§ DATASET EXCERPTS
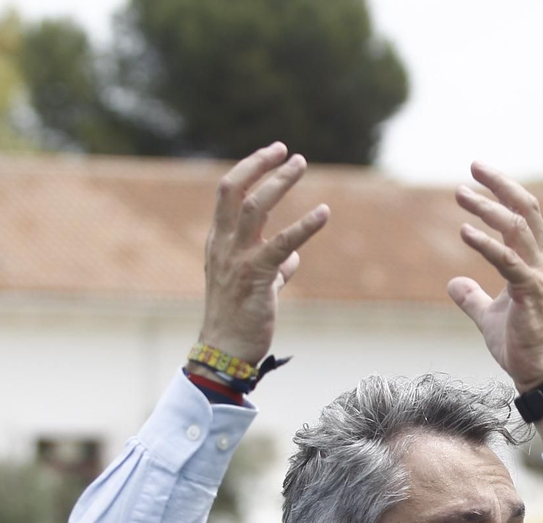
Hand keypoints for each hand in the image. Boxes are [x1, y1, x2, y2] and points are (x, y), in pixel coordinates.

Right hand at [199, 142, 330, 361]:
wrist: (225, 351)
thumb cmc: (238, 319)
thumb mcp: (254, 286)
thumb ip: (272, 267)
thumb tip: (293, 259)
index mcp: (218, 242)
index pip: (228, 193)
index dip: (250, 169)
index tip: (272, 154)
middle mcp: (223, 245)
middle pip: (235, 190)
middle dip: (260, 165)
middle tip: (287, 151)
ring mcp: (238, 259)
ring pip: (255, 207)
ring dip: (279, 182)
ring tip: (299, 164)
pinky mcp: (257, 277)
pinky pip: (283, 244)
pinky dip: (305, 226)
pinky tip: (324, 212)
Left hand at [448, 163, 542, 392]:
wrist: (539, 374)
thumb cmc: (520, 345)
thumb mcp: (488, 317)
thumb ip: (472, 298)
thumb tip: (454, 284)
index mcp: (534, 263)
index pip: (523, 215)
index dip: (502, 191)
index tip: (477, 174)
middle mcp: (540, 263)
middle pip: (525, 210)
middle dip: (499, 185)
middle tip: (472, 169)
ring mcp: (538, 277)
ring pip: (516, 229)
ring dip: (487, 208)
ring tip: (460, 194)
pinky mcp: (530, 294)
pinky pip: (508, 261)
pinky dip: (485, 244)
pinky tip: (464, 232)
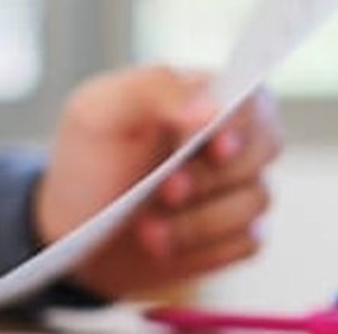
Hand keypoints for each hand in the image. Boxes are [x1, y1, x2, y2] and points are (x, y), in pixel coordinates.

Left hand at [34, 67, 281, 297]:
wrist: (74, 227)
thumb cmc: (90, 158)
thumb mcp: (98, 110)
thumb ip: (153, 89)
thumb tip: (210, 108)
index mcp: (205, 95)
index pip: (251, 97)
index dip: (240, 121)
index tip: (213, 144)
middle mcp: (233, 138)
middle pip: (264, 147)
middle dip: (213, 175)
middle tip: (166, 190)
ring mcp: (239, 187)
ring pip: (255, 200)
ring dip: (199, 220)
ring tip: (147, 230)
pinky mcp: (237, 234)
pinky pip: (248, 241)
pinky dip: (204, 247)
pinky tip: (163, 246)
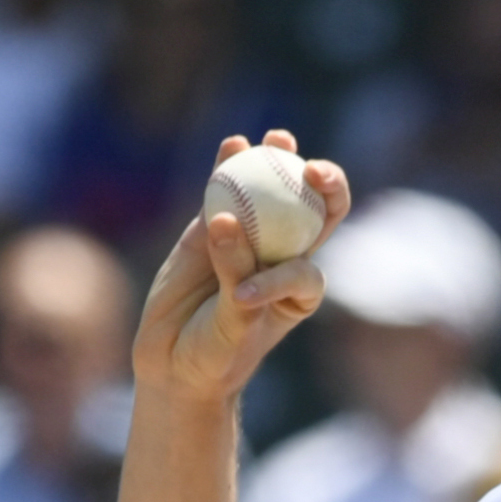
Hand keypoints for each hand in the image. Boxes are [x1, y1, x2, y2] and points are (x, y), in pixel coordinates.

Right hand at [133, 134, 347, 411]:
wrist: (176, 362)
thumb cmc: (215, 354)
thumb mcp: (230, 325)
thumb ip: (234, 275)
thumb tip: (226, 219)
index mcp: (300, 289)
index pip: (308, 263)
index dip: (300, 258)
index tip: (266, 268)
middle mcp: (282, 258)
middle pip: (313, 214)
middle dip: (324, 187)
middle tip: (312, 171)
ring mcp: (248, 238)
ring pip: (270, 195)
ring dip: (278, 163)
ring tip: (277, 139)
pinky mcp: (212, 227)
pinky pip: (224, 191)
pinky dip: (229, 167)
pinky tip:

§ YOUR INSTRUCTIONS
Give back the exact lines above, running from the one that has "ring dip: (279, 182)" through the one that has "pinky pip: (224, 191)", with nothing added and no pictures.

§ WRITTEN ANSWER
ring dip: (279, 182)
ring tip: (299, 164)
pinky mcp: (257, 277)
pinky pip: (283, 244)
pinky dip: (305, 226)
pinky tip: (324, 212)
Left hand at [448, 163, 542, 392]:
wrist: (539, 374)
thumb cmc: (520, 345)
thumb mcp: (488, 317)
thumb ip: (472, 298)
thumb tip: (454, 284)
index mcp: (534, 263)
index pip: (523, 215)
index dip: (502, 191)
index tip: (477, 174)
middle mcp: (540, 263)
middle pip: (525, 210)
middle dip: (499, 185)
middle tip: (472, 169)
ring mcp: (538, 277)
ring pip: (516, 229)
ring dip: (487, 208)
ring tip: (460, 194)
pinky mcp: (530, 294)
pinky pip: (508, 261)
pinky dip: (485, 244)
pinky tip: (464, 232)
Hand keypoints for each hand in the image. Boxes are [x1, y1, x2, y2] and points are (x, y), in pixel coordinates.

Left hand at [34, 67, 281, 297]:
wrist: (74, 227)
thumb cmc: (90, 158)
thumb mcp: (98, 110)
thumb ip: (153, 89)
thumb tip: (210, 108)
index mcp: (205, 95)
index pip: (251, 97)
index dip: (240, 121)
index tip: (213, 144)
middle mcp: (233, 138)
middle pip: (264, 147)
middle dip: (213, 175)
middle tip: (166, 190)
ring mcp: (239, 187)
ring pip: (255, 200)
ring dip: (199, 220)
ring tip: (147, 230)
pinky mcp: (237, 234)
pinky pip: (248, 241)
pinky dip: (204, 247)
pinky tip: (163, 246)
Hand keypoints for each hand in the image. Boxes are [x1, y1, x2, y2] and points are (x, y), in pixel coordinates.

Right hand at [133, 134, 347, 411]:
wrist: (176, 362)
thumb cmc: (215, 354)
thumb mcp: (230, 325)
thumb ip: (234, 275)
thumb tip: (226, 219)
index mcp: (300, 289)
index pip: (308, 263)
index dip: (300, 258)
index tip: (266, 268)
middle mcp: (282, 258)
middle pip: (313, 214)
middle dip: (324, 187)
middle tip: (312, 171)
ring mcp: (248, 238)
ring pip: (270, 195)
ring dip: (278, 163)
ring tip: (277, 139)
pinky mcp: (212, 227)
pinky pip: (224, 191)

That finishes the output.